Они действительно были захватывающе прекрасны, напоминая сплошной многоцветный ковер из тысяч бутонов — малиновых и белых, розовых и фиолетовых, — но Леона в глубине души предпочитала цветы под открытым небом, в особенности розы, представлявшие собой необыкновенно живописную картину в обрамлении нежной зелени лужаек.
Ближе к вечеру, когда Леона увидела возвращавшихся с прогулки мужчин, она сорвала несколько бутонов и закрепила их за высоким голубым поясом платья.
Внезапно ее сердце сильно забилось — шагая через газон, ей навстречу шел лорд Чард.
Герцогиня поспешила вперед, чтобы поговорить со своим супругом, Николас Уэстон и Хьюго присоединились к ней, и на какое-то мгновение рядом не осталось никого, кто бы мог их услышать, когда лорд Чард приблизился и остановился на миг, глядя на нее в упор и не говоря ни слова.
Так как молчание между ними почему-то казалось ей опасным, Леона произнесла быстро:
— Вы довольны вашей поездкой, милорд?
— Очень, хотя она и стоила всем нам немало денег, — ответил он.
— Надеюсь, не Хьюги?!
Этот вопрос сорвался с ее губ помимо ее воли.
— Ваш брат, насколько я помню, приобрел только двух животных.
— Двух!
Голос Леоны звенел отчаянием. Это означало еще один долг, который должен был быть оплачен деньгами от очередной партии груза, доставленного Лью, еще одну стальную цепь, накрепко приковывавшую их к нему.
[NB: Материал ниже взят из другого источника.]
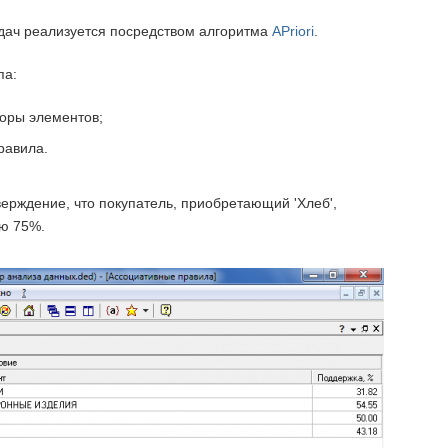
адач реализуется посредством алгоритма
APriori
.
па:
оры элементов;
равила.
ерждение, что покупатель, приобретающий 'Хлеб',
ью 75%.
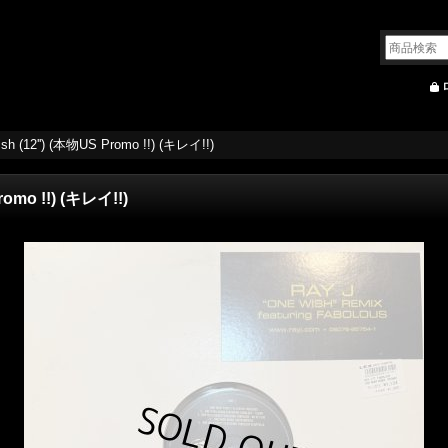
ish (12'') (本物US Promo !!) (キレイ!!)
romo !!) (キレイ!!)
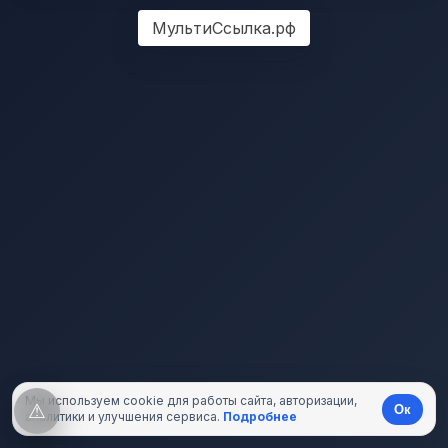
МультиСсылка.рф
Мы используем cookie для работы сайта, авторизации,
⚠
Ок
аналитики и улучшения сервиса.
Подробнее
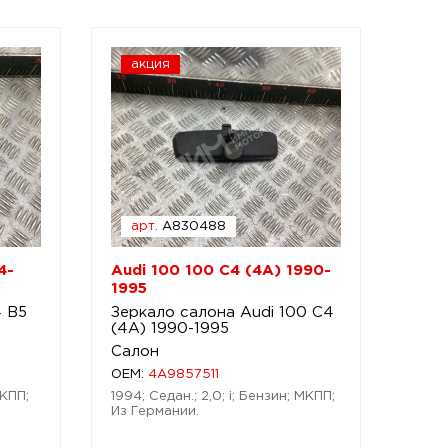
акция
арт.
A830488
4-
Audi 100 100 C4 (4A) 1990-
1995
4 B5
Зеркало салона Audi 100 C4
(4A) 1990-1995
Салон
OEM:
4A9857511
АКПП;
1994; Седан.; 2,0; i; Бензин; МКПП;
Из Германии.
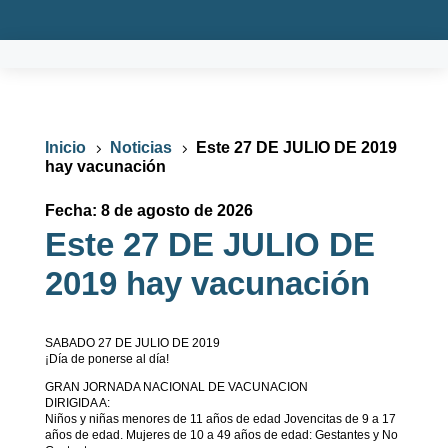
Inicio
Noticias
Este 27 DE JULIO DE 2019
5
5
hay vacunación
Fecha: 8 de agosto de 2026
Este 27 DE JULIO DE
2019 hay vacunación
SABADO 27 DE JULIO DE 2019
¡Día de ponerse al día!
GRAN JORNADA NACIONAL DE VACUNACION
DIRIGIDA A:
Niños y niñas menores de 11 años de edad Jovencitas de 9 a 17
años de edad. Mujeres de 10 a 49 años de edad: Gestantes y No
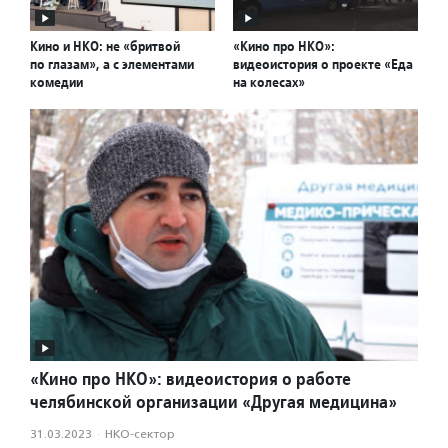
Кино и НКО: не «бритвой
«Кино про НКО»:
по глазам», а с элементами
видеоистория о проекте «Еда
комедии
на колесах»
«Кино про НКО»: видеоистория о работе
челябинской организации «Другая медицина»
31.03.2023
·
НКО-сектор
— Не стоит так огорчаться, — произнес лорд Чард. — Не думаю, чтобы лошади были очень дорогими.
— Что вы называете дорогими? — отозвалась Леона.
— Кажется, одна из них обошлась в тысячу гиней, другая немного дешевле.
Леоне показалось, словно невыносимая тяжесть внезапно обрушилась ей на плечи, внутри все оборвалось.
Как мог Хьюго быть настолько безрассудным? Он отлично знал, что они не могли позволить себе лошадей больше, чем уже имели, не говоря уж о том, что о них некому было заботиться, кроме старого грума Эбби, которому почти сравнялось семьдесят и который был уже не в состоянии взять на себя дополнительные обязанности. В порыве отчаяния она судорожно вздохнула.
— Не надо так переживать, — обратился к ней лорд Чард. — Не вам быть сторожем вашего брата.
При этом замечании она с трудом сдержала приступ истерического смеха. Нет, конечно, не ей следовало быть сторожем брата, но она была вынуждена обстоятельствами стать хранителем родного дома, принять на себя ответственность за всех обитателей усадьбы, за выплату слугам жалованья, обеспечение жильем и едой престарелых. Если такие люди, как старый Эбби, миссис Милдью, миссис Берне и Брэмуэлл покинут их, что случится с ними тогда? Им придется попросту голодать.